At the time of year, with temperatures average around 70 F degrees for a high, and lows in the lower 50's, I thought it would be a great time to hold a bonfire. But as the day arrived, the temperature was south of freezing and the high was forecasted to only get up in the high 40's. I build the bonfire up anyway so I could burn some derecho debris and the foreign exchange student arrived first. We sat around the bonfire for about ten minutes waiting for others and then decided to just move it indoors.

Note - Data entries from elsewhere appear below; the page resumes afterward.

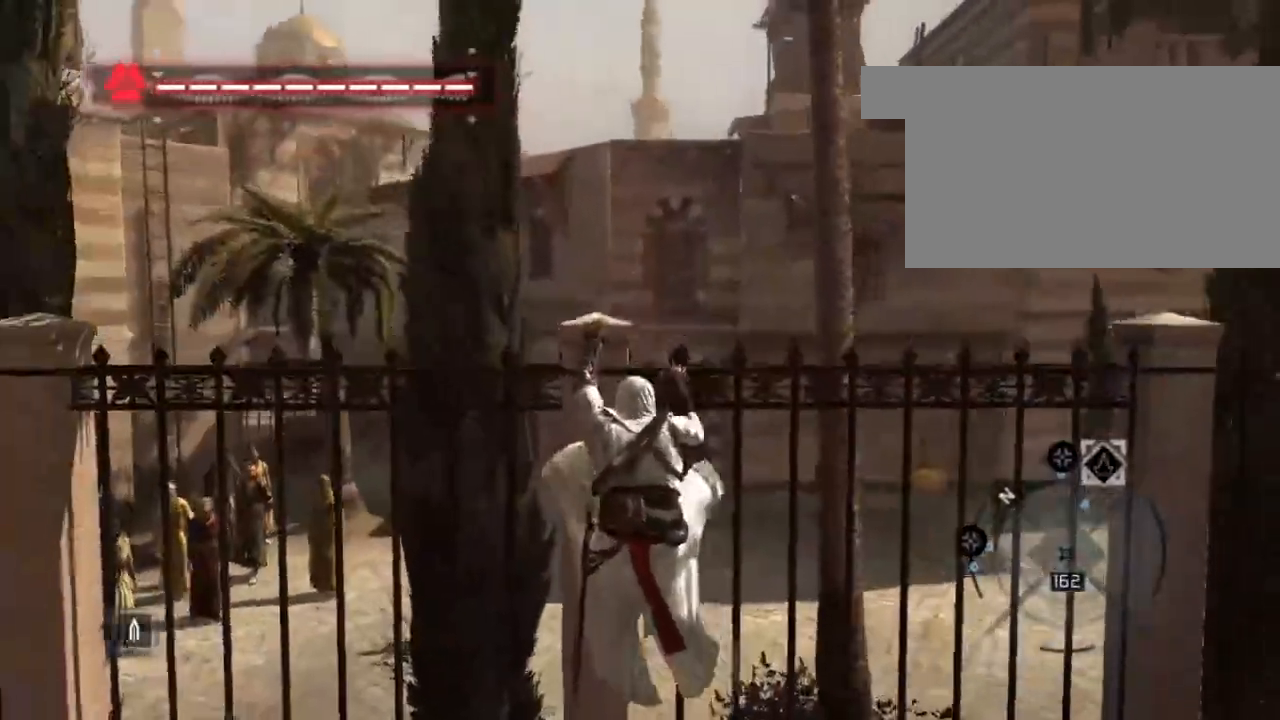
{"keys": ["shift", "space", "w"], "mouse": [], "mouse_move": "down-left", "events": []}
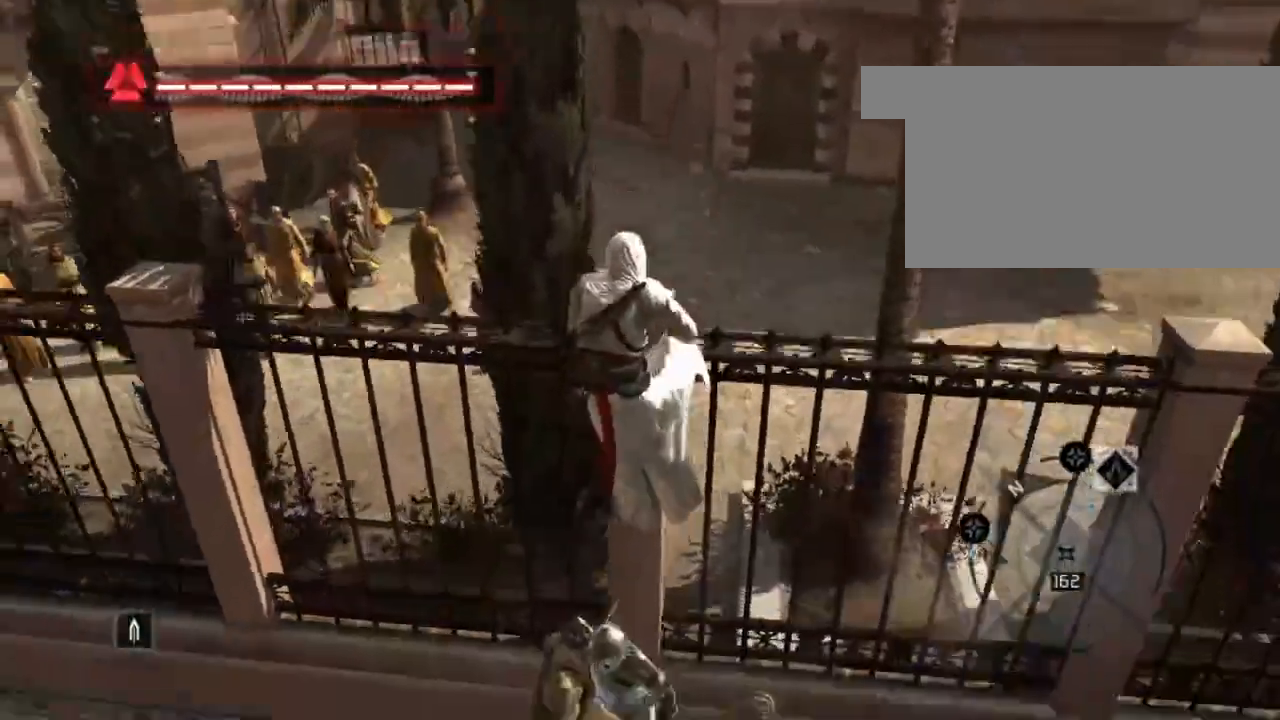
{"keys": ["shift", "space", "w"], "mouse": [], "mouse_move": "still", "events": []}
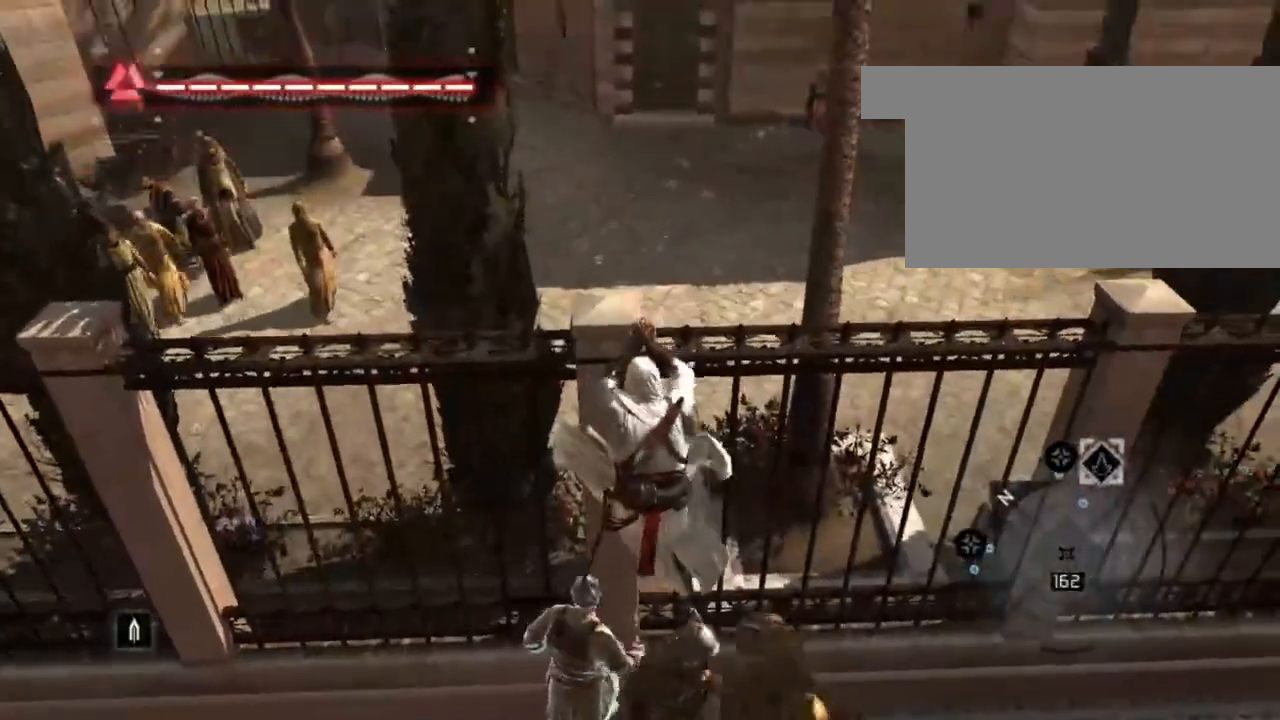
{"keys": ["shift", "space", "w"], "mouse": [], "mouse_move": "still", "events": []}
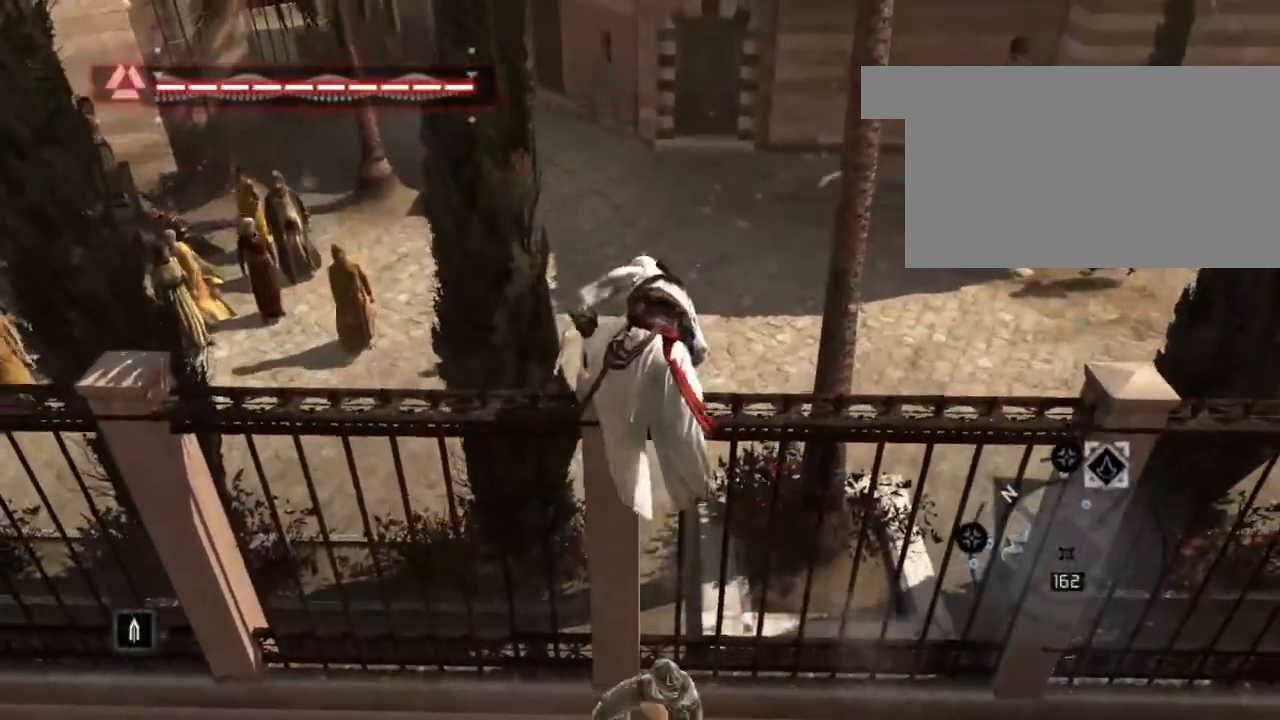
{"keys": ["shift", "space", "w"], "mouse": [], "mouse_move": "still", "events": []}
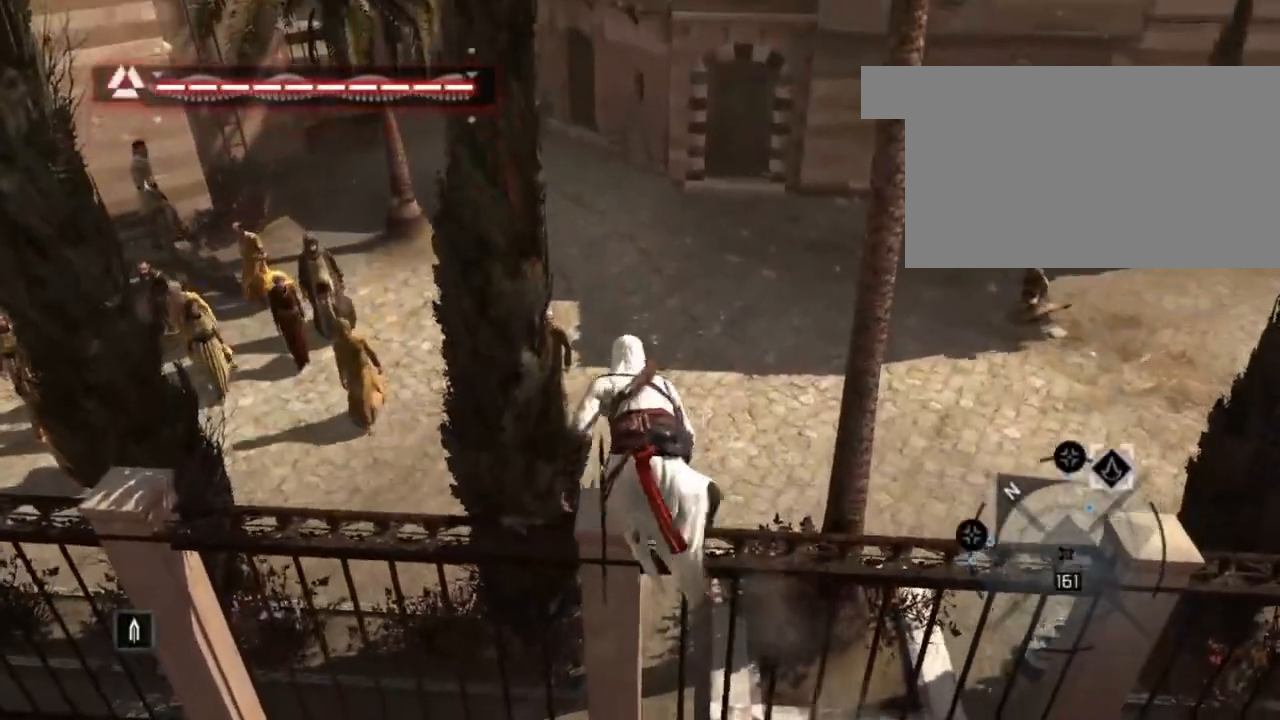
{"keys": ["shift", "space", "w"], "mouse": [], "mouse_move": "left", "events": []}
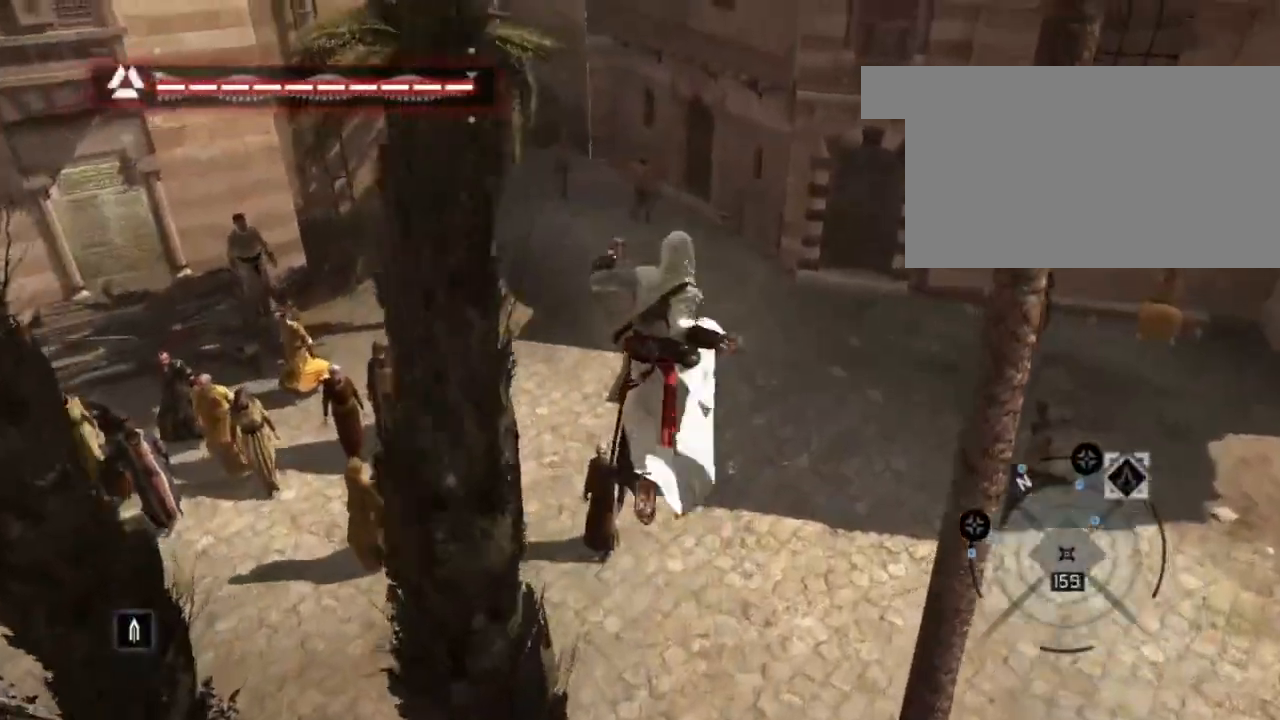
{"keys": ["shift", "w"], "mouse": [], "mouse_move": "still", "events": [[350, "space", "up"]]}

As it turned out, we had a 50% attendance rate! Lest you worry about how crowded it was inside our very small house, we only had 8 kids in my graduating class so besides the foreign exchange student, only the two other boys in our class (fraternal twins) showed up and of course myself. One of the other four girls had messaged me in the morning that their family was sick and didn't want to pass anything around and another girl who acknowledged seeing the invite, never showed up. The two remaining girls I just have never been able to contact for one reason or another. I have sent messages to siblings who either ignored them or passed them on and I still never got a response. 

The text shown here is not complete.